In the 26 October issue Marcus Berkmann reviews
Keith Huston’s Shady Characters, a
book about punctuation marks. Quote unquote:
The pilcrow (¶) survives as a carriage-return marker in word-processing programs but was originally the sign for a new paragraph on medieval manuscripts. In fact, the indented space that now signifies a new paragraph was put in there for monks to draw in the pilcrow afterwards, only after a while they stopped bothering.
In other punctuation-related news, my current editing
project is a new short-story collection by Vincent O’Sullivan. It’s a dream job
– I remove a comma from one page and then insert one into the next. That’s all
I have to do, really. I’m a comma
chameleon.
So here are Culture Club in 1983:
4 comments:
There's another mystery solved for me.

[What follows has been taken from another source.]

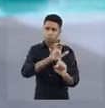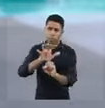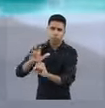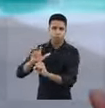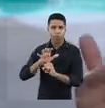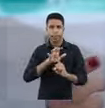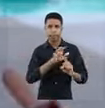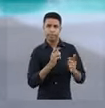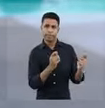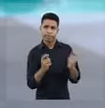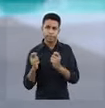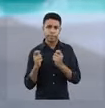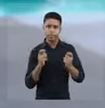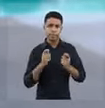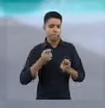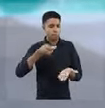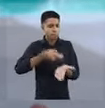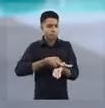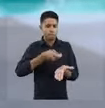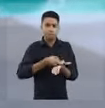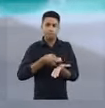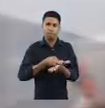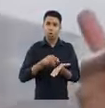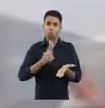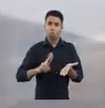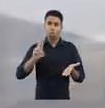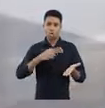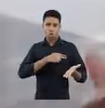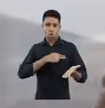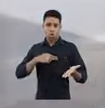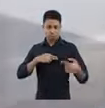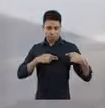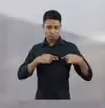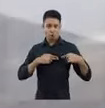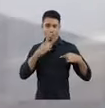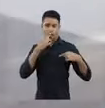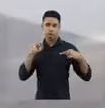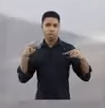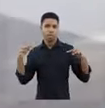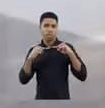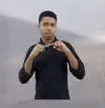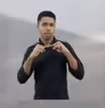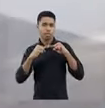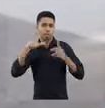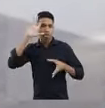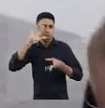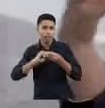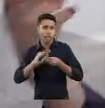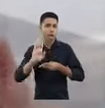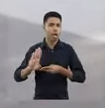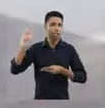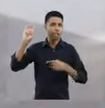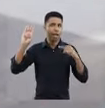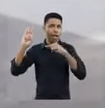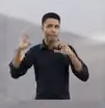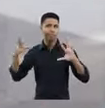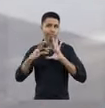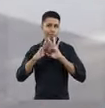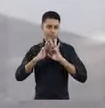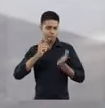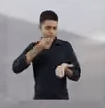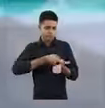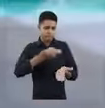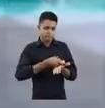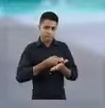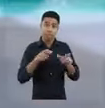esses trabalhadores com condutas como a obrigatoriedade de usar uniformes alusivos à candidatura de determinado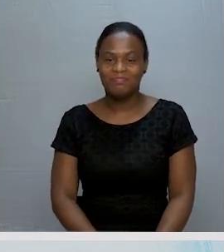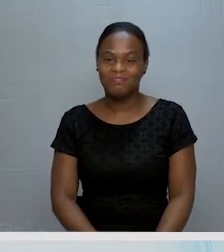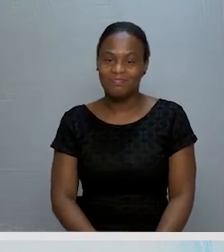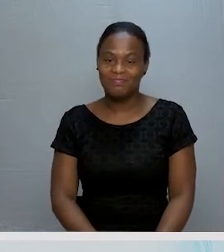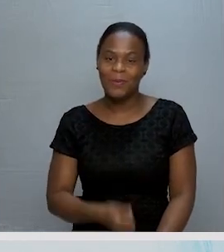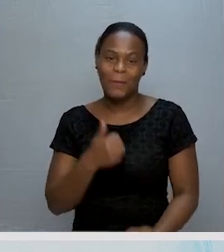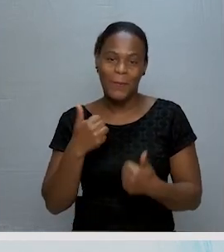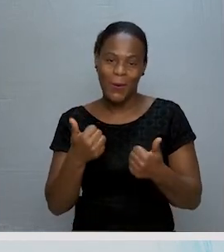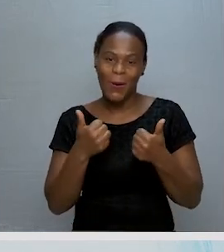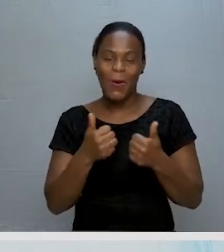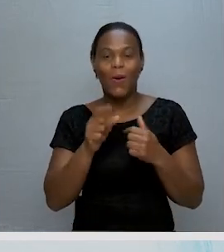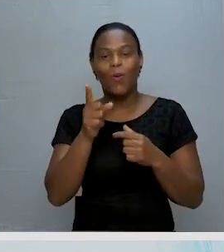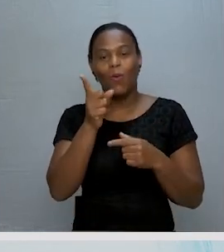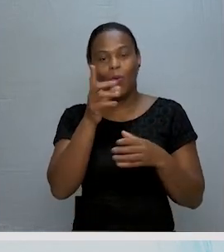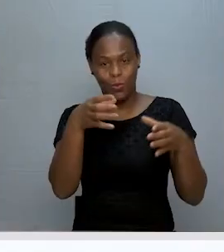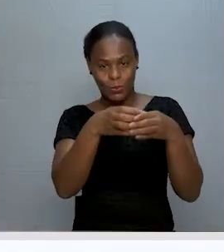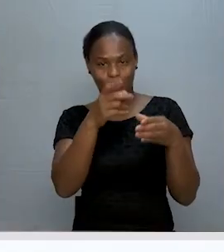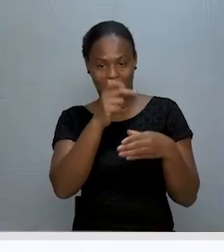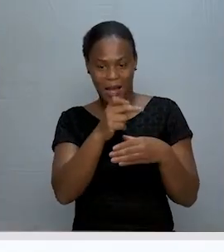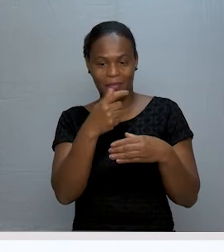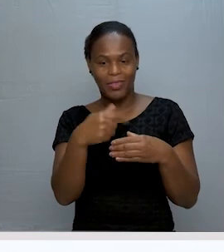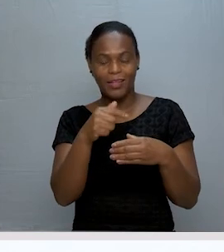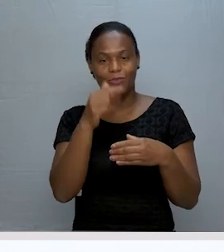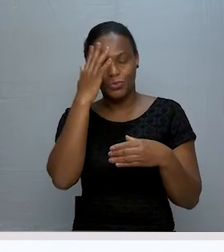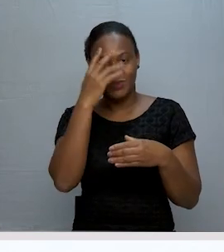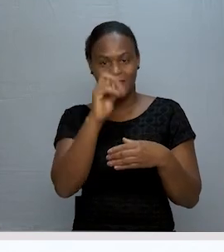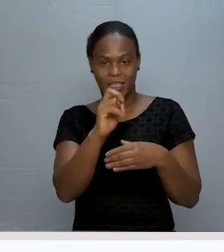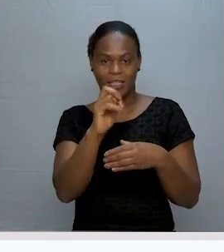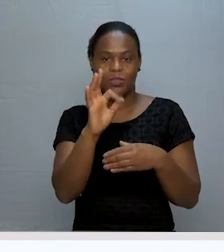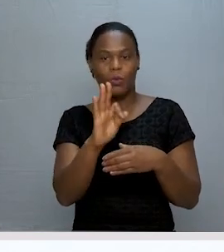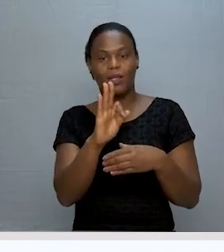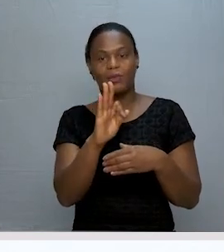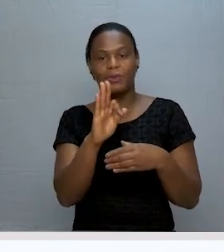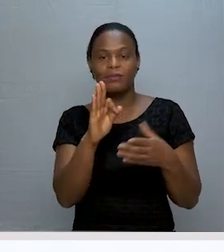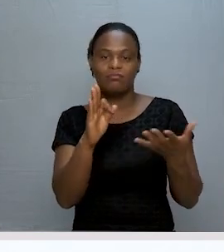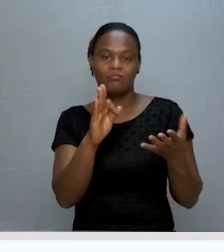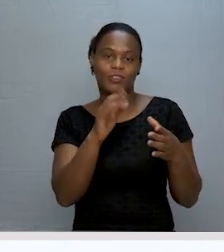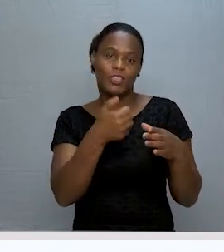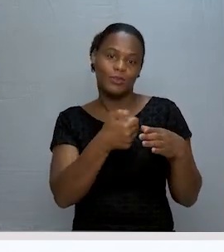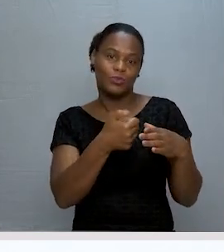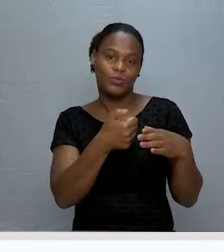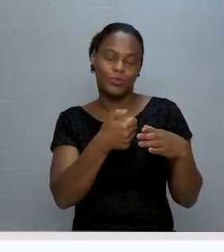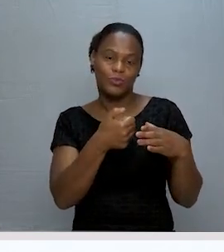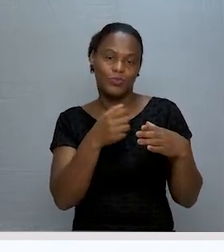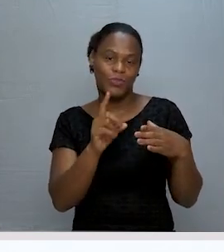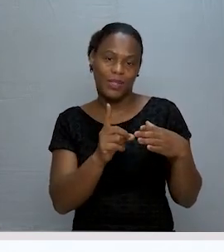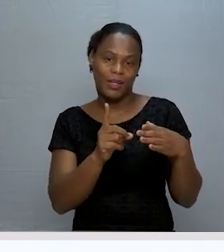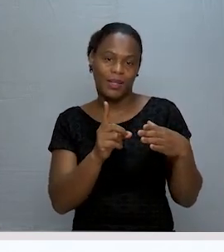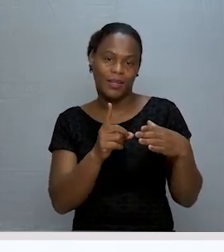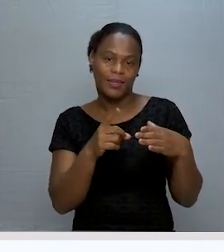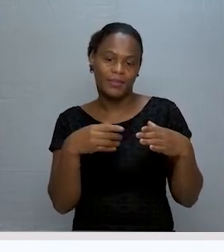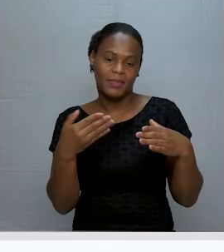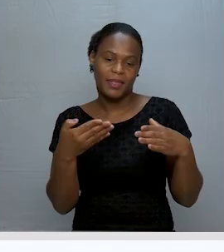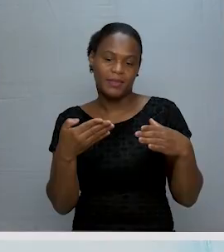Muito bem. O nosso conjunto A formado pelos elementos 3, 4, 5, 6,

The pilcrow.
It's a long time since I looked inside a Bible but I have a vague memory that in the very old ones each new verse had a pilcrow at the start. It's not a word I have ever used before and I doubt I will ever use it again, but I am glad to have met it.
so was it mean dude can we write kerouac
Since word processing using a computer became commonplace the world has split into two camps: those who have the pilcrow on and those who don't. I started as the first and now are in the second.
However, if you have to work with MS Word for anything not straighforward, you need to know the name of it when troubleshooting - it has all the formatting in it and not understanding it's power will give you the proverbials.
It is so much more, now, than a paragraph place holder. Thank you Bill (yeh, right).